Hans-Ulrich Treichels Erzählung handelt von einer Familie, an deren Leben nichts außergewöhnlich scheint: Der Flucht aus den Ostgebieten im letzten Kriegsjahr folgt der erfolgreiche Aufbau einer neuen Existenz in den Zeiten des Wirtschaftswunders. Doch es gibt für sie nur ein einziges, alles beherrschendes Thema: die Suche nach dem auf dem Treck verlorengegangenen Erstgeborenen, nach Arnold.

»Arnold ist nicht tot. Er ist auch nicht verhungert«. Das erfährt der kleine Bruder und Ich-Erzähler eines Tages von seinen Eltern: »Jetzt begann ich zu begreifen, daß Arnold, der untote Bruder, die Hauptrolle in der Familie spielte und mir die Nebenrolle zugewiesen hatte.« In der Vorstellung des Jungen wird das, was der Eltern größter Wunsch ist, zum Alptraum: daß Der Verlorene gefunden wird.

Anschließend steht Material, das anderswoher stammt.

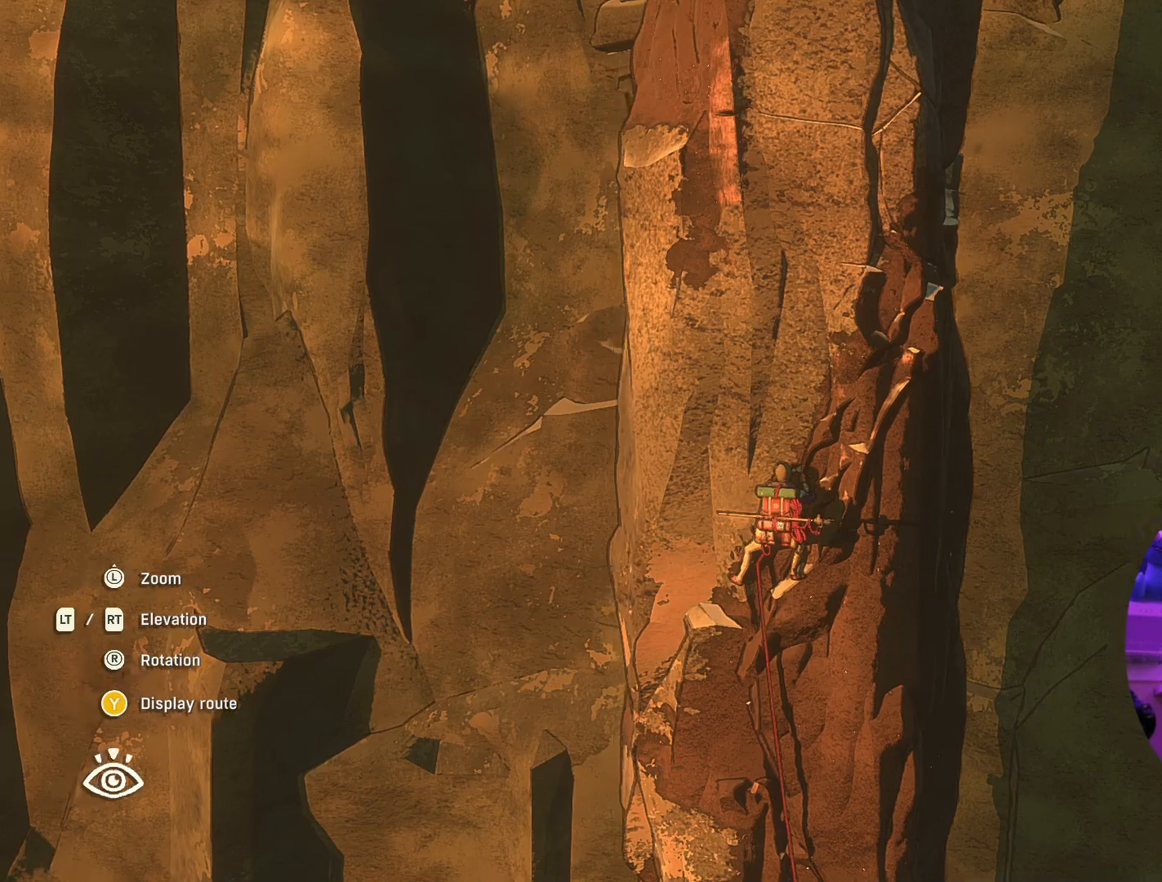
{"buttons": [], "left_stick": "center", "right_stick": "center", "events": [[483, "right_stick", "center"]]}
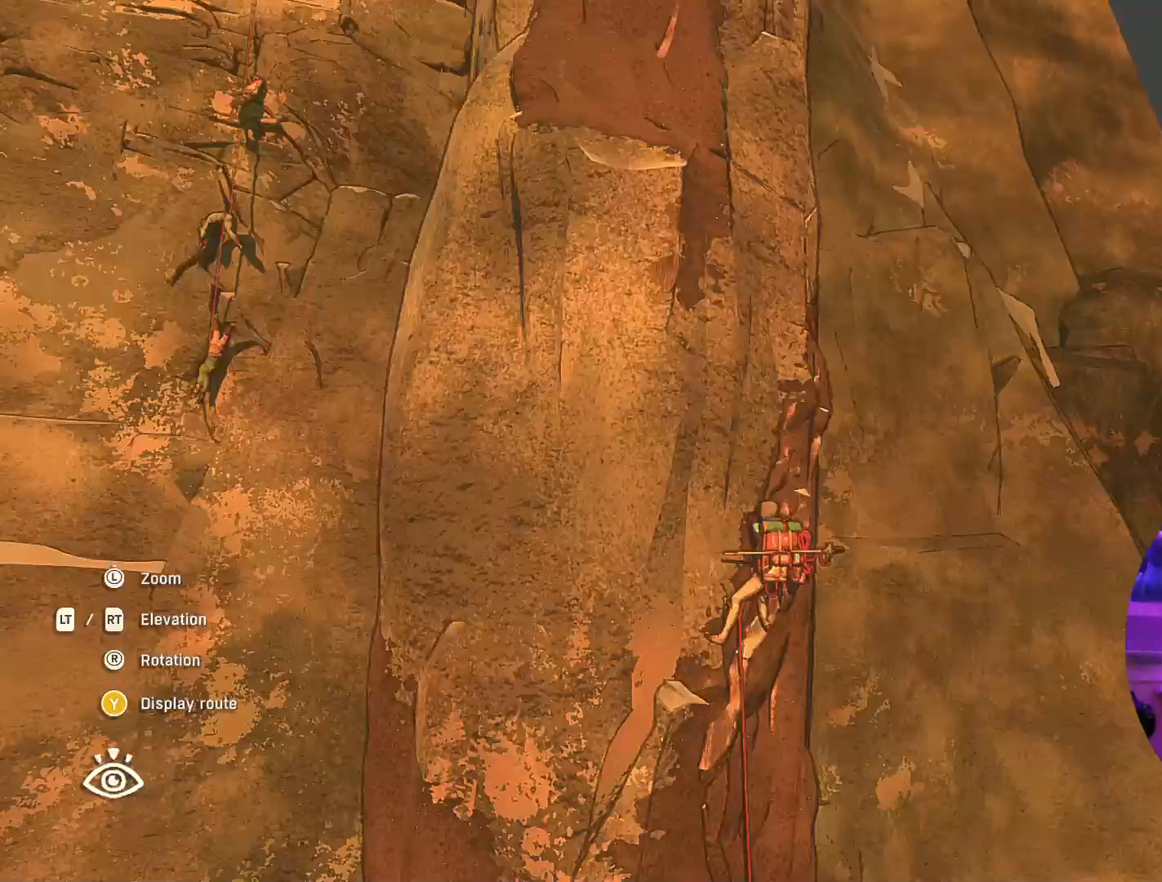
{"buttons": [], "left_stick": "center", "right_stick": "left", "events": [[50, "right_stick", "left"]]}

Lakonisch-distanziert und zugleich ungemein komisch erzählt Treichel von den psychischen Auswirkungen der Brudersuche, von den emotionalen Höhen und Tiefen und den subtilen Mechanismen, die die Eltern und auch der Sohn im Umgang mit dieser alle belastenden Situation entwickeln.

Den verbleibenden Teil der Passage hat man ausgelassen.